La normalisation n’a aucune solidité réelle. Les peuples n’adhèrent pas à ces arrangements politiciens imposés, une fois de plus, par Washington. Le danger ce serait l’existence, dans un bureau de la Maison- Blanche, d’un individu assez fou pour lancer, depuis le Maroc par exemple, une action militaire contre l’Algérie. Tout est possible. L’Algérie est un pays de résistance, il énerve le «Monde libre» qui voudrait y imposer sa loi. En ce sens, je le répète, le refus de l’Arabie saoudite d’obéir à la baguette aux USA est capital. Un signe donné à d’autres peuples: il n’y a maintenant aucune raison de dire «niet» à Washington alors que son statut de super- puissance est perdu. Je suis convaincu que si Alger maintient sa position ferme sur Israël, sa popularité va grandir, et pas seulement dans le monde arabe. En la matière, l’Algérie deviendra le pays exemplaire. Reste le danger des provocations, exercées depuis le Sahel ou le Sahara occidental. Jusqu’à présent Alger a géré ce dossier avec efficacité.

Des sources ont révélé que les services secrets de l’entité sioniste, marocains et français se sont réunis à un très haut niveau, lundi 30 mai en Israël dans l’objectif d’arrêter un plan de déstabilisation de l’Algérie. Pensez-vous qu’on cherche à transformer la région de l’Afrique du Nord en une poudrière?
On a tendance à attribuer au Mossad des pouvoirs magiques plus forts encore que ceux de James Bond ou OSS 117. C’est de la blague, et observez qu’un bateau chargé d’agents des services israélien vient tout bêtement de couler en Italie, dans les eaux du lac Majeur! C’est ridicule. La déstabilisation passe par de lourds investissements en relais humains et en finances. Pour l’instant les «déstabilisateurs» se contentent d’activer des ONG. C’est désagréable, mais pas mortel. De mon point de vue, l’Algérie devrait organiser une sorte de forum permanent, avec des pays «frères». Un forum qui, tel les oukases du Parlement européen, viendrait condamner publiquement certains comportements déviants de «l’Occident». Un tel Forum qui condamnerait Guantanamo, la répression policière en France, ou qui protesterait contre le sort fait à Assange, serait un pied de nez formidable aux donneurs de leçons.

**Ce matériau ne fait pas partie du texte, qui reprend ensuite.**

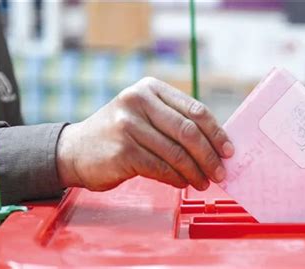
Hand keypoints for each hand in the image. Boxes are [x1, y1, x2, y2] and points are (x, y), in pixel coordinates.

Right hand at [56, 77, 234, 190]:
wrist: (75, 150)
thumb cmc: (119, 134)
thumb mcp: (145, 115)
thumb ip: (175, 122)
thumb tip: (215, 145)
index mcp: (151, 89)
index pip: (195, 110)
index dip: (216, 132)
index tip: (229, 150)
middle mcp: (138, 101)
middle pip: (188, 131)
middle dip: (210, 155)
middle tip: (220, 172)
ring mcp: (128, 125)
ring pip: (176, 153)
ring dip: (195, 172)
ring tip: (204, 182)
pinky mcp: (123, 150)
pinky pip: (161, 168)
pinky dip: (177, 179)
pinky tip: (184, 183)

La cause palestinienne subit l’interdit par les pouvoirs politiques dans les pays européens. L’Europe est-elle complice avec l’entité sioniste pour saborder la question palestinienne?
Il y a quelques jours un enfant de trois ans a été assassiné par Israël. Avez-vous vu fleurir des protestations contre cette barbarie?

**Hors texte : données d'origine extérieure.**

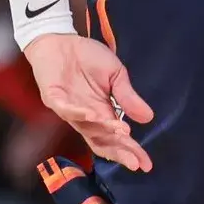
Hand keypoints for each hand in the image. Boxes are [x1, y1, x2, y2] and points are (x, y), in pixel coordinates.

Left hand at [23, 33, 154, 171]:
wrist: (60, 40)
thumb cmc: (87, 57)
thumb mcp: (115, 74)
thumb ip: (127, 96)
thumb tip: (149, 118)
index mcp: (101, 112)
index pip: (117, 137)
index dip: (130, 150)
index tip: (146, 163)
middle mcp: (85, 117)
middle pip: (101, 141)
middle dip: (119, 151)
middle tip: (134, 162)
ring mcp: (69, 109)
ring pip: (86, 127)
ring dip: (104, 130)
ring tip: (123, 131)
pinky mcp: (54, 98)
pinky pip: (67, 109)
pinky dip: (79, 113)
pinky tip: (94, 115)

Non. Il faut cesser de s’indigner d’un traitement en double standard, et se dire que c’est dans ce silence que les Palestiniens puisent leurs forces. Ils savent que personne ne leur viendra en aide. Mais il y a en Palestine des groupes de combattants nouveaux, face à un pouvoir fasciste. Le chaos est en marche, le vieux mythe de la «démocratie» israélienne est mort: impossible maintenant de s’affirmer à la fois colon et démocrate. La situation est si tragique que seul un espoir peut naître.

Quelle lecture faites-vous des développements que connaît le monde arabe à l’aune de la réconciliation entre l’Arabie saoudite et l’Iran?

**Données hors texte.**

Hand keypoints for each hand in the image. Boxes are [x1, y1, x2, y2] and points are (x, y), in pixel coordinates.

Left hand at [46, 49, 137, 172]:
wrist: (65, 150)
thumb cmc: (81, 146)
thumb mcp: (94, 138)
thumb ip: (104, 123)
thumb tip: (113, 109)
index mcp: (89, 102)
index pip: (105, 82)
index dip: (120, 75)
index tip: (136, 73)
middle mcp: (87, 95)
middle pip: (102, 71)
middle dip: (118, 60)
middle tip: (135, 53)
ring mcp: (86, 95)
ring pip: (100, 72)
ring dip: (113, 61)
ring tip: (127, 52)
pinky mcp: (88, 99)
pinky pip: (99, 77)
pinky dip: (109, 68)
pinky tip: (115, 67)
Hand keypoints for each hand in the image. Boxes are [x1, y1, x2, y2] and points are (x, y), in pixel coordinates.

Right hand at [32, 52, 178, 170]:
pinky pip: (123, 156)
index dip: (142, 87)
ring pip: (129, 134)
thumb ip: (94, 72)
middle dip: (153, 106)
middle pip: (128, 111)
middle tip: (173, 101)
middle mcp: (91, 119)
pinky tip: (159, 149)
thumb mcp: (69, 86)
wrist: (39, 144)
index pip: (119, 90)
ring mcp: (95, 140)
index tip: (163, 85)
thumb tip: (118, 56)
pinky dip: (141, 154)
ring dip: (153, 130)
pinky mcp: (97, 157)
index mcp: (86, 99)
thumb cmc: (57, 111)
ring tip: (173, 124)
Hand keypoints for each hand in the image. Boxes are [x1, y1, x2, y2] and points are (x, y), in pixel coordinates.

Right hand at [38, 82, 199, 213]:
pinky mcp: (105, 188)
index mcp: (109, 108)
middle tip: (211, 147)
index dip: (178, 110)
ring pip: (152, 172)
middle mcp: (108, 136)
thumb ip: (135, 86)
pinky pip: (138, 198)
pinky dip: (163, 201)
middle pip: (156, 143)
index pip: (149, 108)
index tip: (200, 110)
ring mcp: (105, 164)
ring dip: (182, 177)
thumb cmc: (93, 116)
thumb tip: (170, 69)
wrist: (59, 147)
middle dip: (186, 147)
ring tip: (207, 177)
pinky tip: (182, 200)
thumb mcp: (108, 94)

Il y a longtemps que les politiciens auraient dû apprendre que les empires ne meurent jamais. Aujourd’hui ceux qui imaginent Zelenski allant planter la drapeau ukrainien à Vladivostok sont des fous. L’Arabie, une vieille monarchie tribale ne va pas se transformer en Kosovo, L’Iran? C’est l’Empire perse. Avec «la fin du pétrole» qu’on nous annonce, ces deux pays ont intérêt à se construire un futur commun, et dans un premier temps dene pas se faire une guerre qui ne profité qu’aux USA et a provoqué la mort de dizaines de milliers de Yéménites.